My first question after I heard the news was, "Where is your God?" The second question was, "How is it right for one person to have the capability of ending thirty lives?" And then I realized that the two questions were connected, both dealing with responsibility, with cause, with reason, and I knew in that instant what I know about my own darkness, and that is it comes from a place beyond reason, beyond motive and purpose and cause. Every person has a well inside of them, a well that, at its bottom, is sludgy and dank, and if its dug too deep or there's not enough water, evil, dangerous things can seep through and bubble upwards.

Friends are the water. Love is the water. And if you aren't filled up, then you can draw some crazy things from the bottom of yourself.

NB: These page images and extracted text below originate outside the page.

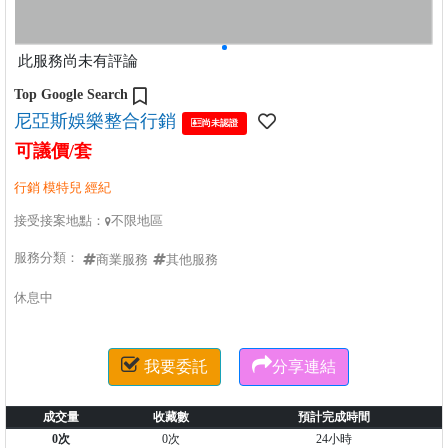
此服務尚未有評論
Top Google Search
尼亞斯娛樂整合行銷

尚未認證
可議價/套
行銷 模特兒 經紀
接受接案地點：
不限地區

服務分類：
商業服務
其他服務
休息中


我要委託
分享連結
成交量
收藏數
預計完成時間
0次
0次
24小時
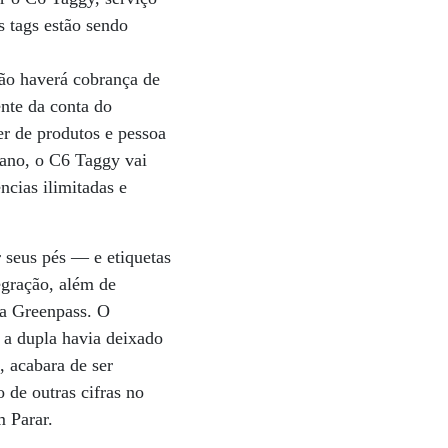
s tags estão sendo
não haverá cobrança de
nte da conta do
er de produtos e pessoa
 ano, o C6 Taggy vai
ncias ilimitadas e
 seus pés — e etiquetas
egração, além de
da Greenpass. O
 a dupla havia deixado
, acabara de ser
 de outras cifras no
m Parar.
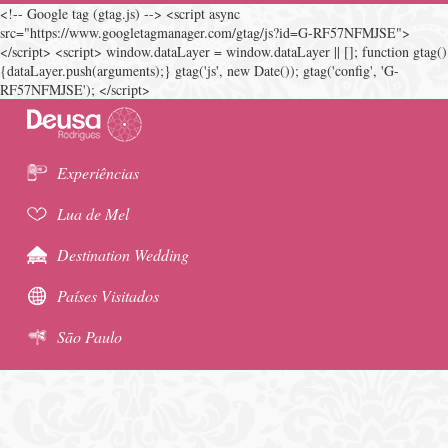
<!-- Google tag (gtag.js) --> <script async
src="https://www.googletagmanager.com/gtag/js?id=G-RF57NFMJSE">
</script> <script> window.dataLayer = window.dataLayer || []; function gtag()
{dataLayer.push(arguments);} gtag('js', new Date()); gtag('config', 'G-
RF57NFMJSE'); </script>
Experiências
Lua de Mel
Destination Wedding
Países Visitados
São Paulo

Anyways, I'm waxing. But it does have me thinking about life and about death, about what I'm leaving to the world and whether I'm in danger of dying with my music still inside me. I wish I could spend less time being afraid of not accomplishing enough and more time actually accomplishing, but that seems a silly wish seeing as I'm the only one who can grant it (Disney moment!).

Alright, I'm heading to bed. So little to say, so much time. Wait. Scratch that. Reverse it.